**Work instruction 1:**
According to the text on power cell structure, what kinds of sensors do modern gate driver modules have for protection?
**Work instruction 2:**
Continue the passage on power cell structure and distributed gate driver control from its last sentence.

**Text:**
━━━━━━━━━━━━━━━━━━━━━━━━━━━━━━

Year: 2021 | Author: Vladimir Mitrovic | Paper: S12.3
Structure of power cell
Fig. 1. Structure of the power cell.
  The conventional approach for a controller to control gate drivers in a power electronics system is to send pulse width modulation (PWM) pulses from the controller to the gate drivers (usually two, four, or six are connected to one controller) and to do ADC conversion of signals from sensors as feedback to apply control. This is not a modular nor flexible approach since the controller usually has a limited number of inputs for sensors and a limited number of outputs for gate drivers. Additionally, modern gate driver modules have voltage, current, and temperature sensors for protection purposes, and a fault signal is sent as a signal to the gate driver. The main idea is to have a distributed system so that each sensor and gate driver can communicate with the controller and between them using some communication network and protocol. This time gate driver (GD) should be "smart" enough to receive commands from the controller and that some parts of control happen inside the GD itself. This way, the number of sensors could be reduced because gate drivers' sensors could be utilized for control purposes. Also, flexibility and modularity could be significantly increased. Control could be divided and distributed so that low-level control could be done in the gate driver.

━━━━━━━━━━━━━━━━━━━━━━━━━━━━━━

**Excerpted records:**
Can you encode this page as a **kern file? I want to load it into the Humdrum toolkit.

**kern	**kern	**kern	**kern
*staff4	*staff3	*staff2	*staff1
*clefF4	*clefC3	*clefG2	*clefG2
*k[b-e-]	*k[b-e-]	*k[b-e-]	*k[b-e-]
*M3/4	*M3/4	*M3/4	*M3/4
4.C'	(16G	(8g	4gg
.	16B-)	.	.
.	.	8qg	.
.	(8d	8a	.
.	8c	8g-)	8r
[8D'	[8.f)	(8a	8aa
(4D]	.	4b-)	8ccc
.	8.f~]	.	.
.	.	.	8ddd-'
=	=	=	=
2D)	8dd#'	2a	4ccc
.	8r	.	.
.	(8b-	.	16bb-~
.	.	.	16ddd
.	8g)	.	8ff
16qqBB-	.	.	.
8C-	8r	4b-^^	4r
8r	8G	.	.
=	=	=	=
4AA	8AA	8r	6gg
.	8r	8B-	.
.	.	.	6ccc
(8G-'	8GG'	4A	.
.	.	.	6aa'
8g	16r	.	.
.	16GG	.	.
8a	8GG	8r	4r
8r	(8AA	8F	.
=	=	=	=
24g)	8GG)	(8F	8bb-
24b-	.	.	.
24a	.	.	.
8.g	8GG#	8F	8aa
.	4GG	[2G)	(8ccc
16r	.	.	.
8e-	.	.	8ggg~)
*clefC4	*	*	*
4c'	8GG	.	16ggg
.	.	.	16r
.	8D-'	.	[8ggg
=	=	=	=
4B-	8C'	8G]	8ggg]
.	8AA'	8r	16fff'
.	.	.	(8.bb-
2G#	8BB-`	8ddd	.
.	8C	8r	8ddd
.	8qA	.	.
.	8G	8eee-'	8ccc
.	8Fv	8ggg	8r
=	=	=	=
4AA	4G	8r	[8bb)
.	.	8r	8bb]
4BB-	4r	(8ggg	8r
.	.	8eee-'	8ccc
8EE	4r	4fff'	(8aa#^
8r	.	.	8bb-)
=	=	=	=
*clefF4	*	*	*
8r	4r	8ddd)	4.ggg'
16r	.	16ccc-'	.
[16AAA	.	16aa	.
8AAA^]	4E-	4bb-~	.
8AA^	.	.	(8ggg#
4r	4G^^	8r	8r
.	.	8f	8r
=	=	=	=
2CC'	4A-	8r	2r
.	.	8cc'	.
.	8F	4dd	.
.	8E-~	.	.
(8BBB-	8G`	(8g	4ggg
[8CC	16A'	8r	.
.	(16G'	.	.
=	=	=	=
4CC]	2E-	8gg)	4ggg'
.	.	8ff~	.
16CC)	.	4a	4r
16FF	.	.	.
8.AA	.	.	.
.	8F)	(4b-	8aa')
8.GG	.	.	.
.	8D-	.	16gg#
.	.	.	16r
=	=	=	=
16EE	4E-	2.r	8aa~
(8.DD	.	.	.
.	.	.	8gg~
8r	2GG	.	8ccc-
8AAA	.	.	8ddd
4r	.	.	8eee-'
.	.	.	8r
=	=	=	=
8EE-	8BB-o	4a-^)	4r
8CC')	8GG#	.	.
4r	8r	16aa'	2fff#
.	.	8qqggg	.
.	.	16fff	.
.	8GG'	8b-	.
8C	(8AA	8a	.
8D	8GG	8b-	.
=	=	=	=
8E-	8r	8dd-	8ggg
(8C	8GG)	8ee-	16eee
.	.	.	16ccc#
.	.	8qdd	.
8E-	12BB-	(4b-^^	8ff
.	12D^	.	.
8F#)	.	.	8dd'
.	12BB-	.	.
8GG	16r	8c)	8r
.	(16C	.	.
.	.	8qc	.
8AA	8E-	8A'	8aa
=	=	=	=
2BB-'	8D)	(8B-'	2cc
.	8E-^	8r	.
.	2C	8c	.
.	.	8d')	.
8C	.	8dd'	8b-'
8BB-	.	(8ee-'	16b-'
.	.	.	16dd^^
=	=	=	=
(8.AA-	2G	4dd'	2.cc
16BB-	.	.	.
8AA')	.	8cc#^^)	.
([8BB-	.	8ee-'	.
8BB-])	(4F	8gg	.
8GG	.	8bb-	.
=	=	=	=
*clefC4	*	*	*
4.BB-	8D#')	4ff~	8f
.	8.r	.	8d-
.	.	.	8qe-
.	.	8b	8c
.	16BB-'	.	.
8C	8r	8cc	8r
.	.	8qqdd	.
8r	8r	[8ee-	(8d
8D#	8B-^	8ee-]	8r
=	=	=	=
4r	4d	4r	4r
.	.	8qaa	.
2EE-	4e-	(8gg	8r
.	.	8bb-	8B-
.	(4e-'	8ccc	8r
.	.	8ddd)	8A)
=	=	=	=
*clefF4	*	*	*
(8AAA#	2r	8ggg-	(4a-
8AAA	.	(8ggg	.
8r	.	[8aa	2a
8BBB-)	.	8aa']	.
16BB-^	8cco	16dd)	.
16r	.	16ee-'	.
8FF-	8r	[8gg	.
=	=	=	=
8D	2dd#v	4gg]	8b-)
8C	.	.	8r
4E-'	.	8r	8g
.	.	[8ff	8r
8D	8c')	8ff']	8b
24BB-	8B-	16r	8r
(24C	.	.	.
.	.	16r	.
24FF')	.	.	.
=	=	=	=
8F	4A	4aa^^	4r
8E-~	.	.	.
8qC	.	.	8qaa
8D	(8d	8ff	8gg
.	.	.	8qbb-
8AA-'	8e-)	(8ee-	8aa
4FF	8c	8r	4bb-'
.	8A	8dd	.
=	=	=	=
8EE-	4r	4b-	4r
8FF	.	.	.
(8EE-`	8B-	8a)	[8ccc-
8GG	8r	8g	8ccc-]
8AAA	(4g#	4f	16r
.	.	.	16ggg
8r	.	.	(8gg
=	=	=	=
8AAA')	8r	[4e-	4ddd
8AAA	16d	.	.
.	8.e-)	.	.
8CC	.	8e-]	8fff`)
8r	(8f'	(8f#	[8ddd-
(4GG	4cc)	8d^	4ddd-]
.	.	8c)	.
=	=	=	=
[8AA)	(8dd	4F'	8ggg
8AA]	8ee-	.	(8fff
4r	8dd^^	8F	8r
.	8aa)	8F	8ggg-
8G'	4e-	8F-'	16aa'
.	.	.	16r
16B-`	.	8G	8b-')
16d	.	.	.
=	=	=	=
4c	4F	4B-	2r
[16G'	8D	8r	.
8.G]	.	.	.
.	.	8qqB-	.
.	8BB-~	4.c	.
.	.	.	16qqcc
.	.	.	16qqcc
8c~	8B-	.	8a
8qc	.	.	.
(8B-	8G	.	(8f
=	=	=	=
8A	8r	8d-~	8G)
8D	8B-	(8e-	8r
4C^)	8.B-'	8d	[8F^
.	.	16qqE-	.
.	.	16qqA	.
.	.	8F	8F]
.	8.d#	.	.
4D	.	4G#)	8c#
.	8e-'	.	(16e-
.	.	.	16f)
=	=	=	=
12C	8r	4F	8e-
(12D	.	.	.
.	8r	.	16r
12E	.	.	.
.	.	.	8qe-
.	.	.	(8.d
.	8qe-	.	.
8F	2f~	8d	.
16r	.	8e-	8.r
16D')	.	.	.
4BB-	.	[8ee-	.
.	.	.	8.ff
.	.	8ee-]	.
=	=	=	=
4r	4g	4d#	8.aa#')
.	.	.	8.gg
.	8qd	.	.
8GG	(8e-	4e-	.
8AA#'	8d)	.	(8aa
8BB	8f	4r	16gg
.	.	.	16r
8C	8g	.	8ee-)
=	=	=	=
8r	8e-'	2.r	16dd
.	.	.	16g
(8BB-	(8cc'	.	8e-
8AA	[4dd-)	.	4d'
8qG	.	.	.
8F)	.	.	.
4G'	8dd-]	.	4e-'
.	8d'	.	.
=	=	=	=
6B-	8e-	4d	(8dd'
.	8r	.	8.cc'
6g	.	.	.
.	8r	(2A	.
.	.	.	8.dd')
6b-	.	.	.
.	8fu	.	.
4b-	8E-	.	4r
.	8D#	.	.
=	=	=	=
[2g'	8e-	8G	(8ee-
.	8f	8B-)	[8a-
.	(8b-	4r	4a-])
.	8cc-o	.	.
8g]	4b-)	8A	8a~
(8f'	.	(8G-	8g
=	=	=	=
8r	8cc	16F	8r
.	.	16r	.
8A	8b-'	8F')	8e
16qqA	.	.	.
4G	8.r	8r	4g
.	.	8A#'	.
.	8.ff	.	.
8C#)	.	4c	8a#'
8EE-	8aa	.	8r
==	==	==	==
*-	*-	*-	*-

━━━━━━━━━━━━━━━━━━━━━━━━━━━━━━

**Answer space 1:**
Voltage, current, and temperature sensors.

**Answer space 2:**
  Fig. 1 shows the internal structure of one power cell. As could be seen, it consists of two gate drivers for top and bottom devices, voltage, temperature sensors, and the local controller. Power cells could be combined to achieve the desired topology. Clock for synchronization purposes is not regenerated from communication, but it is physically distributed between the local controller and GDs. This approach brings good synchronization using relatively inexpensive communication hardware.
  The key element of a system like this is synchronization between GDs and controller(s) (nodes of the system). Synchronization is tightly coupled with communication. The synchronization of timers in nodes is based on PTP (Precision Time Protocol - IEEE 1588). Synchronous timers allow us to "tell" GD or controller to execute some action at the exact moment with nanosecond precision. Fig. 2 shows the 8th bit of timers. It could be seen how well timers on the controller and both gate drivers are synchronized. It could be seen that the jitter is very small (~ 1 ns), and that the latency is in the two ns range.
Timer synchronization
Fig. 2. Timers synchronization.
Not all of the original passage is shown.